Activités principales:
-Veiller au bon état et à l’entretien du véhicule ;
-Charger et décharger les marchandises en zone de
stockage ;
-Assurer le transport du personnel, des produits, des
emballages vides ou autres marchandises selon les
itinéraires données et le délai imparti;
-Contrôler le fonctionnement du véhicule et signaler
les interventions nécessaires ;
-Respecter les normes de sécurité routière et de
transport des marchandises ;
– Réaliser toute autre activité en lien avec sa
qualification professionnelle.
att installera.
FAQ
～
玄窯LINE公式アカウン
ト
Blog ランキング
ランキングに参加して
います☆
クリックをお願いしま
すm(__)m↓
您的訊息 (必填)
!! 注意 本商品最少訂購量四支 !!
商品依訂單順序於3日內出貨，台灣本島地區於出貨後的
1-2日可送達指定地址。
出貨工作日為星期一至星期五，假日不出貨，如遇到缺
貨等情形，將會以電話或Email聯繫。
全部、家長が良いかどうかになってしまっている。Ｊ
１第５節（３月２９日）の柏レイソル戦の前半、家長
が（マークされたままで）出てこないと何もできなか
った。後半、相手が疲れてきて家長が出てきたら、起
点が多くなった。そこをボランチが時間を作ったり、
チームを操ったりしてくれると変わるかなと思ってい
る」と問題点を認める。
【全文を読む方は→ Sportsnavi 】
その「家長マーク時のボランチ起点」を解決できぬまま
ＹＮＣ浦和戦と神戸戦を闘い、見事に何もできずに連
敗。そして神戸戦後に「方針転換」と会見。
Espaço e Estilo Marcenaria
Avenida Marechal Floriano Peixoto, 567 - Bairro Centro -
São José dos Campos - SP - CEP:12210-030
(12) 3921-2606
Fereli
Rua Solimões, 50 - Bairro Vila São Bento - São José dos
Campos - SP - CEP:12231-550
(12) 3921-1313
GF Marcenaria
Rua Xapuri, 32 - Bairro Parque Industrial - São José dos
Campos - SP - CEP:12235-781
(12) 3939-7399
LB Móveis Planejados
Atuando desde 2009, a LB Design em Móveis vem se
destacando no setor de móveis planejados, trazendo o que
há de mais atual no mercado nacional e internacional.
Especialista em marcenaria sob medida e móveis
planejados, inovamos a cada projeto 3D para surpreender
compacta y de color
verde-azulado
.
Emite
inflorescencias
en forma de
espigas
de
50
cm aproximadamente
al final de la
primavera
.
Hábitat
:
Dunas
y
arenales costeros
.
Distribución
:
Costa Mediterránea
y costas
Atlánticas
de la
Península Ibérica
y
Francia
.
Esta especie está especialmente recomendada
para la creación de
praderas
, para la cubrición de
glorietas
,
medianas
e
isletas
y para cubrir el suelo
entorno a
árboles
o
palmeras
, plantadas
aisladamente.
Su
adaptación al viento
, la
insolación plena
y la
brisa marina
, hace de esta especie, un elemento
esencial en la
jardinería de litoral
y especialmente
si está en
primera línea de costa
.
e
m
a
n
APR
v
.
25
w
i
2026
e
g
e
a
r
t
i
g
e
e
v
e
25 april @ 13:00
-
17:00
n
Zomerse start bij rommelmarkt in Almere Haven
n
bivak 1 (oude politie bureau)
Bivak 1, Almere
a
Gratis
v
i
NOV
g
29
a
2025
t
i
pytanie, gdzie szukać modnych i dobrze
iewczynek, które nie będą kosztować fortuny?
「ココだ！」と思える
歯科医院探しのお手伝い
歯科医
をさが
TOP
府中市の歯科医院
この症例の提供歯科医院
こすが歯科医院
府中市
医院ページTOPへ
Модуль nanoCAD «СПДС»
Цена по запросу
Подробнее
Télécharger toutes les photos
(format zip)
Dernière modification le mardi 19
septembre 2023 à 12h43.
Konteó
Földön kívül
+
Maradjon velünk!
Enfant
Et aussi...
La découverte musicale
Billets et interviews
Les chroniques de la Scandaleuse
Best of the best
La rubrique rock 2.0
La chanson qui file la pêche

※

## THE PROBLEM:
Could you write out all of the entries precisely as they stand?

## SOLVED PROBLEM:
Activités principales:
-Veiller au bon état et à l’entretien du véhicule ;
-Charger et décharger les marchandises en zone de
stockage ;
-Assurer le transport du personnel, des produits, des
emballages vides ou autres marchandises selon les
itinéraires données et le délai imparti;
-Contrôler le fonctionnement du véhicule et signaler
les interventions nécessaires ;
-Respecter les normes de sécurité routière et de
transport des marchandises ;
– Réaliser toute autre activité en lien avec sa
qualification professionnelle.
att installera.
FAQ
～
玄窯LINE公式アカウン
ト
Blog ランキング
ランキングに参加して
います☆
クリックをお願いしま
すm(__)m↓
您的訊息 (必填)
!! 注意 本商品最少訂購量四支 !!
商品依訂單順序於3日內出貨，台灣本島地區於出貨後的
1-2日可送達指定地址。
出貨工作日為星期一至星期五，假日不出貨，如遇到缺
貨等情形，將會以電話或Email聯繫。
全部、家長が良いかどうかになってしまっている。Ｊ
１第５節（３月２９日）の柏レイソル戦の前半、家長
が（マークされたままで）出てこないと何もできなか
った。後半、相手が疲れてきて家長が出てきたら、起
点が多くなった。そこをボランチが時間を作ったり、
チームを操ったりしてくれると変わるかなと思ってい
る」と問題点を認める。
【全文を読む方は→ Sportsnavi 】
その「家長マーク時のボランチ起点」を解決できぬまま
ＹＮＣ浦和戦と神戸戦を闘い、見事に何もできずに連
敗。そして神戸戦後に「方針転換」と会見。
Espaço e Estilo Marcenaria
Avenida Marechal Floriano Peixoto, 567 - Bairro Centro -
São José dos Campos - SP - CEP:12210-030
(12) 3921-2606
Fereli
Rua Solimões, 50 - Bairro Vila São Bento - São José dos
Campos - SP - CEP:12231-550
(12) 3921-1313
GF Marcenaria
Rua Xapuri, 32 - Bairro Parque Industrial - São José dos
Campos - SP - CEP:12235-781
(12) 3939-7399
LB Móveis Planejados
Atuando desde 2009, a LB Design em Móveis vem se
destacando no setor de móveis planejados, trazendo o que
há de mais atual no mercado nacional e internacional.
Especialista em marcenaria sob medida e móveis
planejados, inovamos a cada projeto 3D para surpreender
compacta y de color
verde-azulado
.
Emite
inflorescencias
en forma de
espigas
de
50
cm aproximadamente
al final de la
primavera
.
Hábitat
:
Dunas
y
arenales costeros
.
Distribución
:
Costa Mediterránea
y costas
Atlánticas
de la
Península Ibérica
y
Francia
.
Esta especie está especialmente recomendada
para la creación de
praderas
, para la cubrición de
glorietas
,
medianas
e
isletas
y para cubrir el suelo
entorno a
árboles
o
palmeras
, plantadas
aisladamente.
Su
adaptación al viento
, la
insolación plena
y la
brisa marina
, hace de esta especie, un elemento
esencial en la
jardinería de litoral
y especialmente
si está en
primera línea de costa
.
e
m
a
n
APR
v
.
25
w
i
2026
e
g
e
a
r
t
i
g
e
e
v
e
25 april @ 13:00
-
17:00
n
Zomerse start bij rommelmarkt in Almere Haven
n
bivak 1 (oude politie bureau)
Bivak 1, Almere
a
Gratis
v
i
NOV
g
29
a
2025
t
i
pytanie, gdzie szukać modnych i dobrze
iewczynek, które nie będą kosztować fortuny?
「ココだ！」と思える
歯科医院探しのお手伝い
歯科医
をさが
TOP
府中市の歯科医院
この症例の提供歯科医院
こすが歯科医院
府中市
医院ページTOPへ
Модуль nanoCAD «СПДС»
Цена по запросу
Подробнее
Télécharger toutes les photos
(format zip)
Dernière modification le mardi 19
septembre 2023 à 12h43.
Konteó
Földön kívül
+
Maradjon velünk!
Enfant
Et aussi...
La découverte musicale
Billets et interviews
Les chroniques de la Scandaleuse
Best of the best
La rubrique rock 2.0
La chanson qui file la pêche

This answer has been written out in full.